This weekend was my darling boy’s 8th birthday party. I love the run up to the children’s birthday parties; picking the theme and making invitations weeks beforehand, the kids making crispy cakes for the big day and covering the kitchen, and themselves, in melted chocolate, making the birthday cake, which has to be kept as a surprise until the morning of the party. And then the big day itself; the dressing up and decorations, twenty excited kids running all over the place in their costumes, the silly games, the sound of unadulterated fun, and the large glass of wine when it is all over. But there is one thing about parties I hate.
Party bags!
Since the kids started having parties I have duly churned out the little bags filled with plastic crap and the obligatory sweets, all the time knowing that the very act of doing so made me feel ill at ease. I hate party bags on so many levels; that we are teaching our kids that the getting of “stuff” is more important than the experience itself, that they are filled with cheap, environmentally disastrous plastic tat made in Chinese sweatshops by kids not much older than my own; that really the only worth they have for kids is the sugar-laden, teeth-rotting sweets that we are conditioning them to associate with fun and happy times. Am I over-thinking on the whole party bag thing here? Yes of course! And somehow no.
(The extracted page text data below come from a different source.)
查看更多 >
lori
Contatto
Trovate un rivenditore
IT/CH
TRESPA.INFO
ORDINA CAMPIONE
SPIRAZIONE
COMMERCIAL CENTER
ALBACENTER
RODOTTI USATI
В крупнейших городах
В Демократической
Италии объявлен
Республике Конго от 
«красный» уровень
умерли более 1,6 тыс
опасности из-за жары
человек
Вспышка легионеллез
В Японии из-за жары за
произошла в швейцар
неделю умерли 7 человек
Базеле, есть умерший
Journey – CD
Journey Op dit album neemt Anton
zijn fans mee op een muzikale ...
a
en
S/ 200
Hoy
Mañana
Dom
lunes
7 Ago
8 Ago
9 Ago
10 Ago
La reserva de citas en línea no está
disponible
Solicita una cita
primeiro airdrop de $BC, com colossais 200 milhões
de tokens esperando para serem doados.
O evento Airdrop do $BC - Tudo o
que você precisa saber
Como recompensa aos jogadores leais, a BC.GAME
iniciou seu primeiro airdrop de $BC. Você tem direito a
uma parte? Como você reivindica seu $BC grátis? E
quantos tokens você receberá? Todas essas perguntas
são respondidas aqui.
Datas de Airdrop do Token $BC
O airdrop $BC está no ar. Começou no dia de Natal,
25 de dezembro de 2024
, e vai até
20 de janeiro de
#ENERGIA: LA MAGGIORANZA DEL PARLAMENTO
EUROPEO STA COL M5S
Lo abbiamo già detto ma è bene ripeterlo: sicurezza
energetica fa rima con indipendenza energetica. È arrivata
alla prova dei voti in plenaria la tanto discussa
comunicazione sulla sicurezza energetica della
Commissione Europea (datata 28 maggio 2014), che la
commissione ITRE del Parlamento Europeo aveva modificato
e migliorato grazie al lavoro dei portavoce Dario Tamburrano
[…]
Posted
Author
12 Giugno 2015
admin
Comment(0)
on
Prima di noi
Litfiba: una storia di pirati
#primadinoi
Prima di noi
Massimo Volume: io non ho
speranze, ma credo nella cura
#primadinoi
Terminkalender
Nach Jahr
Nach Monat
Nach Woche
You see, despite my strong feelings about what party bags represent for me, for the last 5 years I have I doled them out anyway. Why? Because it is what is expected, you must because it is what everyone else does. Who wants to be the social pariah who spoiled the kid’s fun for the sake of a higher purpose? Who wants to take a stand for what they believe in at the risk of gossip at the school gate?
Well, now that I am learning to tap into my power and trust my own instincts, I do. I want to be that pariah. This year I did take a stand and decided that not a single party bag would grace my house . Clearly a difficult discussion with my son ensued – at the age of 8 children are already programmed to do whatever it takes to fit in and avoid any behavior that might mark them out as different. But after my explanation of how I felt about it, he agreed that we would make cakes and he would decorate them all differently, one for each individual child to take home. How beautiful they all looked, in rainbow colours, fundamentally the same but each unique in its own way.
The kids loved it and one little girl said how lovely it was that my son had given her something that he had made himself. He glowed with pride and I didn’t apologise and didn’t explain and tried very hard not to worry about what the other mums would think.
We all have “party bag” issues, things that we do to fit in with the crowd because we feel it is expected of us, even if it make us feel uncomfortable. Sometimes you have been doing these things for so long that you can suppress the sickly feeling and pretend to yourself that it is ok to ignore the things that really matter to you. But in the process you lose something of your authentic self and take a step away from your full divine power.
But somewhere in your subconscious, you know. You know what you stand for and what you believe in, and you know when you are compromising yourself for the sake of social acceptance. Oh yes you do, and it doesn’t feel good does it? So, starting today, step into your power, stand up for what you believe, however ridiculous or small it may seem, and be who you are, not who you think others expect.